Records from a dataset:
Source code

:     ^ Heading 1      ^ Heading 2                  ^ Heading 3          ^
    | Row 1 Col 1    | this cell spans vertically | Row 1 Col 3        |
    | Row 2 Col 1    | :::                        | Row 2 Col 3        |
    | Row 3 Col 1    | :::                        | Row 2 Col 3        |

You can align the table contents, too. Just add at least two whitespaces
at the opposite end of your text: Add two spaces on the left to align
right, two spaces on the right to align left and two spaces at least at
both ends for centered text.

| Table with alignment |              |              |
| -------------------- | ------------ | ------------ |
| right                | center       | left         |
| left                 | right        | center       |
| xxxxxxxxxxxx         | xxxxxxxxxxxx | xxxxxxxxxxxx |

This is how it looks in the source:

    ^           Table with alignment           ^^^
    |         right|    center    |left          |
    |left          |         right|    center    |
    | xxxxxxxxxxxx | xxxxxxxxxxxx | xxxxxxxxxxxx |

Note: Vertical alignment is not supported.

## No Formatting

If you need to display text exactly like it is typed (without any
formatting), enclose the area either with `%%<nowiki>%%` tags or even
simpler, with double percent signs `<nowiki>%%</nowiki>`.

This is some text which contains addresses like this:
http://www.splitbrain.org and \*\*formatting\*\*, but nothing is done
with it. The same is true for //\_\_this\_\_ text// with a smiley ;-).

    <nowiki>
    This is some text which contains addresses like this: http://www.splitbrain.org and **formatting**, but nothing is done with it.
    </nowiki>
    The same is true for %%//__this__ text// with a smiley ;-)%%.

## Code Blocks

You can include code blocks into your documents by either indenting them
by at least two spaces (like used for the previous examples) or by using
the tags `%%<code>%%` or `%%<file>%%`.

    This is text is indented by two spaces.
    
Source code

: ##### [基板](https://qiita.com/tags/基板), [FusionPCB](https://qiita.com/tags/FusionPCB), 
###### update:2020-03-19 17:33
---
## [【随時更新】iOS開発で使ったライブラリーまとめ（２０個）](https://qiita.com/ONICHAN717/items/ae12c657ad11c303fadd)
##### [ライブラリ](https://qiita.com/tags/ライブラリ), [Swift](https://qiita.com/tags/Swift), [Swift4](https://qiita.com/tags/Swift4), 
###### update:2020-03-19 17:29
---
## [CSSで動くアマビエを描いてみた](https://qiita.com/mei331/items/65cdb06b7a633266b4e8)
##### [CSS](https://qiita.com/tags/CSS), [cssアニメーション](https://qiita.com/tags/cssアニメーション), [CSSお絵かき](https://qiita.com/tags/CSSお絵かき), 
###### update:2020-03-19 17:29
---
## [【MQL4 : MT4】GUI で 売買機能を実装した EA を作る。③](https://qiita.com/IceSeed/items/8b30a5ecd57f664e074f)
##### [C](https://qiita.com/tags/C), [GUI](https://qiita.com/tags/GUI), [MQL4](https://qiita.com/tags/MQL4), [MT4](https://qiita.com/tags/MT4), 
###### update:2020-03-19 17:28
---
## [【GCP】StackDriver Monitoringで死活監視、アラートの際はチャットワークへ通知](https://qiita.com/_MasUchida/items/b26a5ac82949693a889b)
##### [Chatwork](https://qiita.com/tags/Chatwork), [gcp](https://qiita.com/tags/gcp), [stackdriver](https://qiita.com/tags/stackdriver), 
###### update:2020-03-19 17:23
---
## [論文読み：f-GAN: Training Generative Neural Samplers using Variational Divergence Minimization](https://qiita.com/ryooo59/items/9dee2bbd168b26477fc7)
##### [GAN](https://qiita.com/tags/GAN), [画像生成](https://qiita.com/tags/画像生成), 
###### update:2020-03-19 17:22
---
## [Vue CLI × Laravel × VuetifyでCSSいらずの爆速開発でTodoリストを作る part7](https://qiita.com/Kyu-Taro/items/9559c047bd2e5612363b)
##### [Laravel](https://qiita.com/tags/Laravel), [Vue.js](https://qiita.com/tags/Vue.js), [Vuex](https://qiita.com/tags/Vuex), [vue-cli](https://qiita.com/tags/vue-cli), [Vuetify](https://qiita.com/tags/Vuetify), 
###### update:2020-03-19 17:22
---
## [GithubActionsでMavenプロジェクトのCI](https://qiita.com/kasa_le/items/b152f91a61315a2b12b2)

## Task objective
Reproduce every line of the items above character for character, with nothing changed, left out, or added.

## Reply
Source code

:     ^ Heading 1      ^ Heading 2                  ^ Heading 3          ^
    | Row 1 Col 1    | this cell spans vertically | Row 1 Col 3        |
    | Row 2 Col 1    | :::                        | Row 2 Col 3        |
    | Row 3 Col 1    | :::                        | Row 2 Col 3        |

You can align the table contents, too. Just add at least two whitespaces
at the opposite end of your text: Add two spaces on the left to align
right, two spaces on the right to align left and two spaces at least at
both ends for centered text.

| Table with alignment |              |              |
| -------------------- | ------------ | ------------ |
| right                | center       | left         |
| left                 | right        | center       |
| xxxxxxxxxxxx         | xxxxxxxxxxxx | xxxxxxxxxxxx |

This is how it looks in the source:

    ^           Table with alignment           ^^^
    |         right|    center    |left          |
    |left          |         right|    center    |
    | xxxxxxxxxxxx | xxxxxxxxxxxx | xxxxxxxxxxxx |

Note: Vertical alignment is not supported.

## No Formatting

If you need to display text exactly like it is typed (without any
formatting), enclose the area either with `%%<nowiki>%%` tags or even
simpler, with double percent signs `<nowiki>%%</nowiki>`.

This is some text which contains addresses like this:
http://www.splitbrain.org and \*\*formatting\*\*, but nothing is done
with it. The same is true for //\_\_this\_\_ text// with a smiley ;-).

    <nowiki>
    This is some text which contains addresses like this: http://www.splitbrain.org and **formatting**, but nothing is done with it.
    </nowiki>
    The same is true for %%//__this__ text// with a smiley ;-)%%.

## Code Blocks

You can include code blocks into your documents by either indenting them
by at least two spaces (like used for the previous examples) or by using
the tags `%%<code>%%` or `%%<file>%%`.

    This is text is indented by two spaces.
    
Source code

: ##### [基板](https://qiita.com/tags/基板), [FusionPCB](https://qiita.com/tags/FusionPCB), 
###### update:2020-03-19 17:33
---
## [【随時更新】iOS開発で使ったライブラリーまとめ（２０個）](https://qiita.com/ONICHAN717/items/ae12c657ad11c303fadd)
##### [ライブラリ](https://qiita.com/tags/ライブラリ), [Swift](https://qiita.com/tags/Swift), [Swift4](https://qiita.com/tags/Swift4), 
###### update:2020-03-19 17:29
---
## [CSSで動くアマビエを描いてみた](https://qiita.com/mei331/items/65cdb06b7a633266b4e8)
##### [CSS](https://qiita.com/tags/CSS), [cssアニメーション](https://qiita.com/tags/cssアニメーション), [CSSお絵かき](https://qiita.com/tags/CSSお絵かき), 
###### update:2020-03-19 17:29
---
## [【MQL4 : MT4】GUI で 売買機能を実装した EA を作る。③](https://qiita.com/IceSeed/items/8b30a5ecd57f664e074f)
##### [C](https://qiita.com/tags/C), [GUI](https://qiita.com/tags/GUI), [MQL4](https://qiita.com/tags/MQL4), [MT4](https://qiita.com/tags/MT4), 
###### update:2020-03-19 17:28
---
## [【GCP】StackDriver Monitoringで死活監視、アラートの際はチャットワークへ通知](https://qiita.com/_MasUchida/items/b26a5ac82949693a889b)
##### [Chatwork](https://qiita.com/tags/Chatwork), [gcp](https://qiita.com/tags/gcp), [stackdriver](https://qiita.com/tags/stackdriver), 
###### update:2020-03-19 17:23
---
## [論文読み：f-GAN: Training Generative Neural Samplers using Variational Divergence Minimization](https://qiita.com/ryooo59/items/9dee2bbd168b26477fc7)
##### [GAN](https://qiita.com/tags/GAN), [画像生成](https://qiita.com/tags/画像生成), 
###### update:2020-03-19 17:22
---
## [Vue CLI × Laravel × VuetifyでCSSいらずの爆速開発でTodoリストを作る part7](https://qiita.com/Kyu-Taro/items/9559c047bd2e5612363b)
##### [Laravel](https://qiita.com/tags/Laravel), [Vue.js](https://qiita.com/tags/Vue.js), [Vuex](https://qiita.com/tags/Vuex), [vue-cli](https://qiita.com/tags/vue-cli), [Vuetify](https://qiita.com/tags/Vuetify), 
###### update:2020-03-19 17:22
---
## [GithubActionsでMavenプロジェクトのCI](https://qiita.com/kasa_le/items/b152f91a61315a2b12b2)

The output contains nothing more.